This paper is improving the PointNet [19] with a recursive approach to introduce local context learning with gradually increasing scales. + The exposition is clear and the math is easy to follow. + Experiments show that PointNet++ achieves the best results on pointset benchmarks. - Even though the motivation builds upon local detail recovery ability of PointNet++, this is not strongly supported by the results. I am leaning towards acceptance due to the fact that clear experiments are provided on benchmarks with state of the art results.

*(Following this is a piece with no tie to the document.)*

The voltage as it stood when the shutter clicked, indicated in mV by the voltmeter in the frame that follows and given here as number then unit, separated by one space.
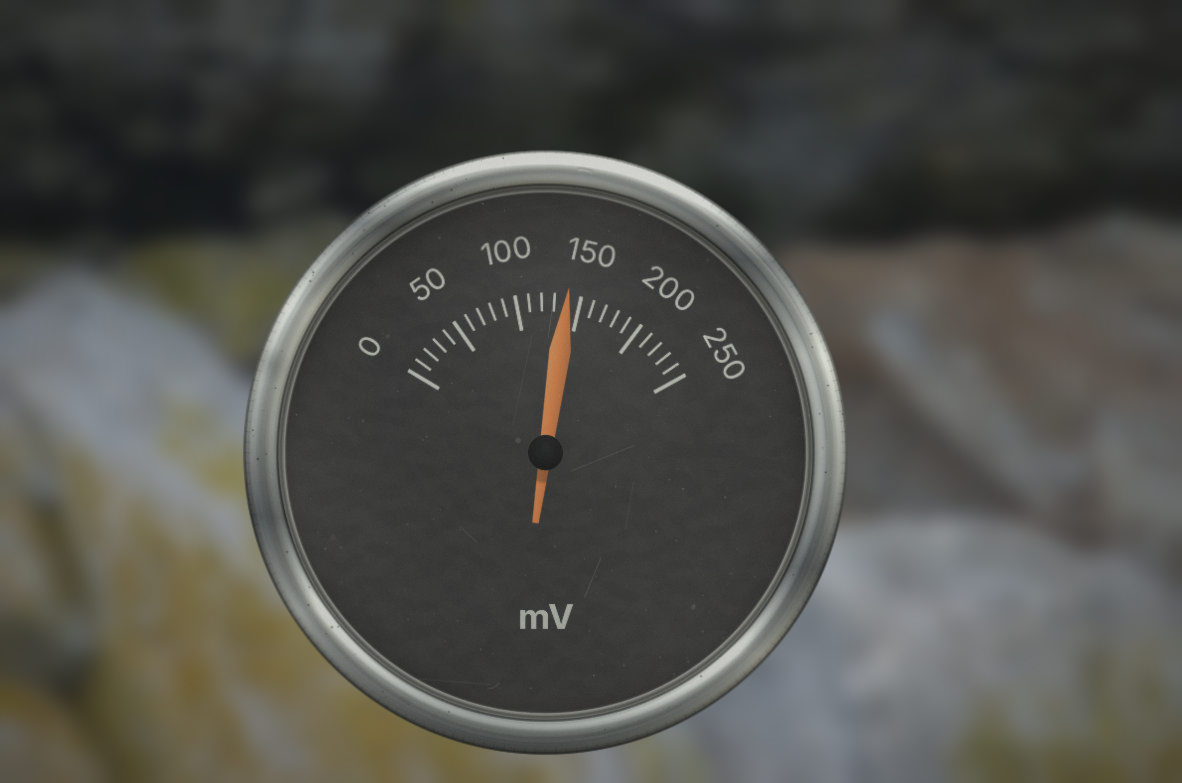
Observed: 140 mV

This paper is a follow-up on the very recent PointNet paper. Its main contribution is to make PointNet more similar to CNNs by introducing the spatial relation between points (in the form of grouping), and thus a form of locality and shift invariance for the low level descriptors. While the contribution is straightforward to explain, and at the end not a huge step from PointNet, it is well presented, evaluated, , it was probably some work to make it work efficiently (and it would be good to add numbers about speed in the paper, I don't think I saw them and sampling, centring etc. may improve the time quite a lot) and the results are satisfying (even if they are not amazing: for classification, I would consider the most meaningful comparison pointnet vs. pointnet++ without normal, so 89.2/90.7 . For segmentation, the comparison without normals should be added ) As a sidenote, I appreciated the results on SHREC non rigid shape classification, I don't know much paper evaluating both for it and ModelNet.

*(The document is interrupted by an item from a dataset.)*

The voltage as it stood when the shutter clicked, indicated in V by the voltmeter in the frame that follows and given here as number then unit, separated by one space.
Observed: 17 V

As clearly indicated in the title, this paper submission is an extension of the PointNet work of [19], to appear at CVPR 2017. The goal is to classify and segment (3D) point clouds. Novel contributions over [19] are the use of a hierarchical network, leveraging neighbourhoods at different scales, and a mechanism to deal with varying sampling densities, effectively generating receptive fields that vary in a data dependent manner. All this leads to state-of-the-art results. PointNet++ seems an important extension over PointNet, in that it allows to properly exploit local spatial information. Yet the impact on the overall performance is just 1-2 percent. Some more experimental or theoretical analysis would have been appreciated. For instance: - A number of alternative sampling options, apart from most distant point, are mentioned in the text, but not compared against in the experiments. - In the conclusions, it is mentioned that MSG is more robust than MRG but worse in terms of computational efficiency. I'd like to see such a claim validated by a more in-depth analysis of the computational load, or at least some indicative numbers.